== DATA UNDER STUDY ==

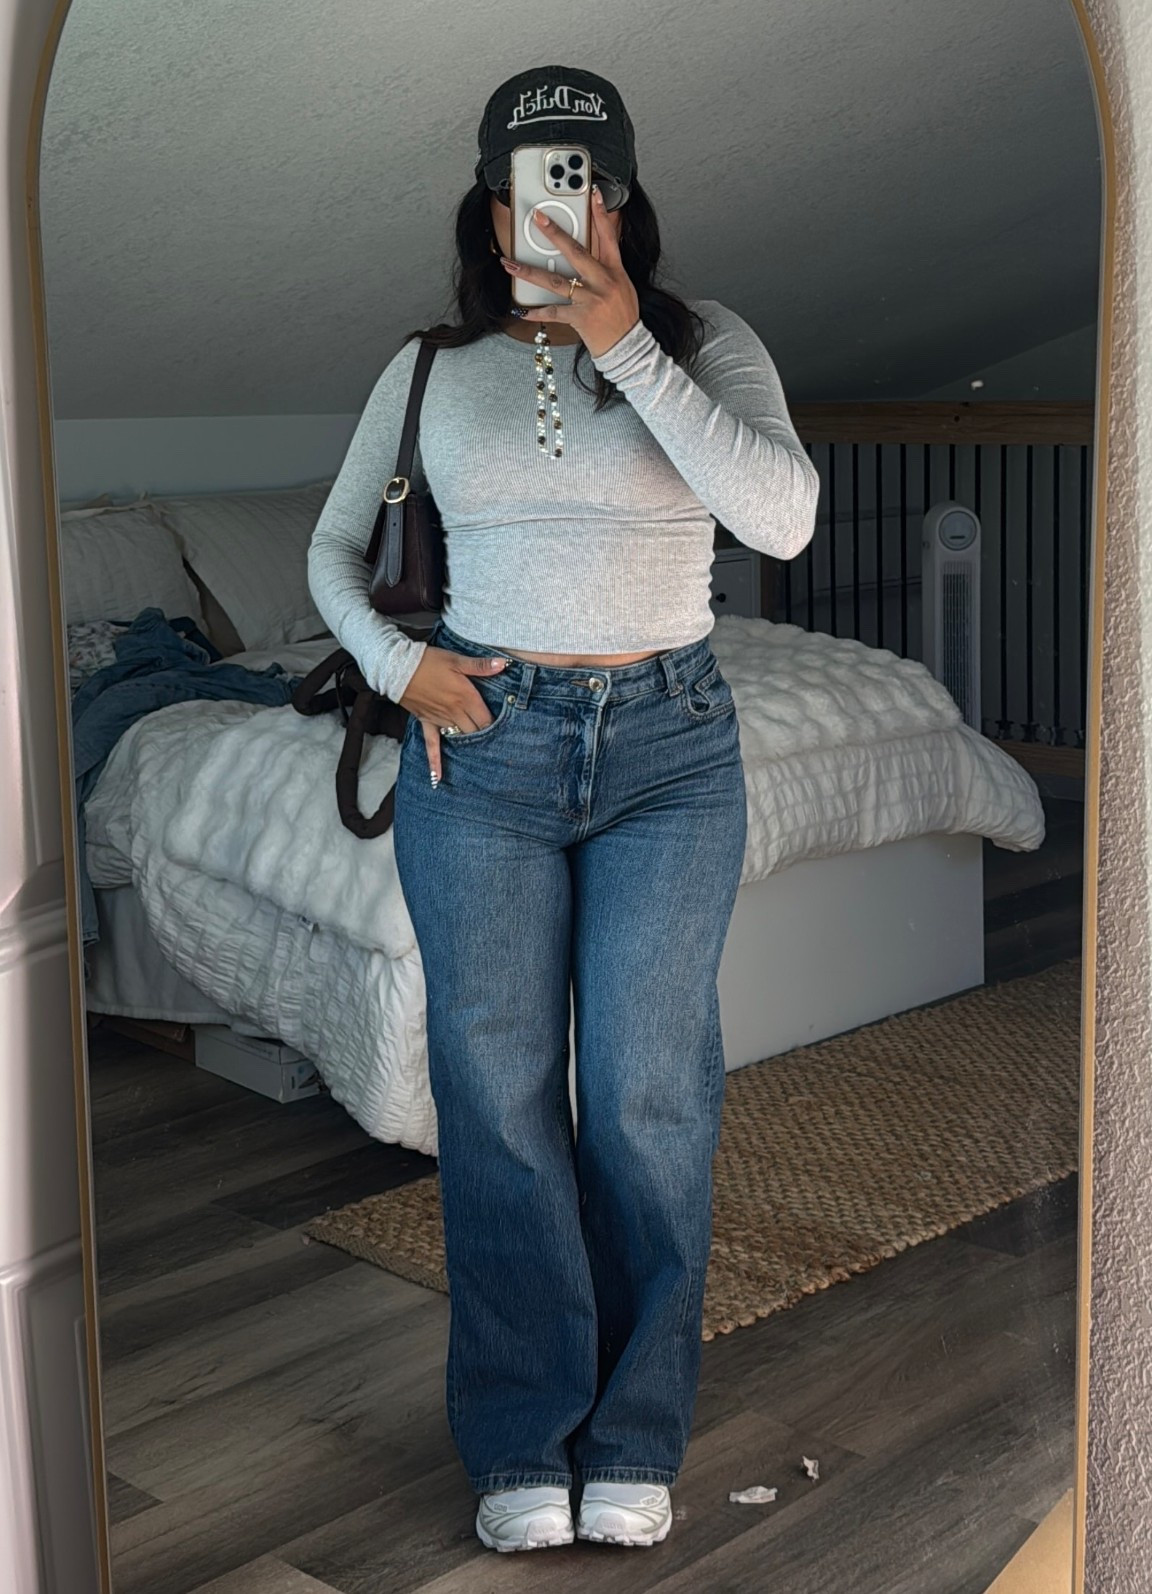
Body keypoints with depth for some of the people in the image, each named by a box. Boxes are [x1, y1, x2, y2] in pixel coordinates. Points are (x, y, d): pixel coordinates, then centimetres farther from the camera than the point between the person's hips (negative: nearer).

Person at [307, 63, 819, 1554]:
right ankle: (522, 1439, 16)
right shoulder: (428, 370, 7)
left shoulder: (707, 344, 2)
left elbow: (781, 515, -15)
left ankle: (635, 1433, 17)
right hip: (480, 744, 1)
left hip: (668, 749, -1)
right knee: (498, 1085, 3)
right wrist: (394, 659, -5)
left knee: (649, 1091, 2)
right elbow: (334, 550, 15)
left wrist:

===

Find each line in the records above that contains the word "left", and copy those lines in full.

◆ RESULT OF THE EXERCISE:
left shoulder: (707, 344, 2)
left elbow: (781, 515, -15)
left ankle: (635, 1433, 17)
left hip: (668, 749, -1)
left knee: (649, 1091, 2)
left wrist:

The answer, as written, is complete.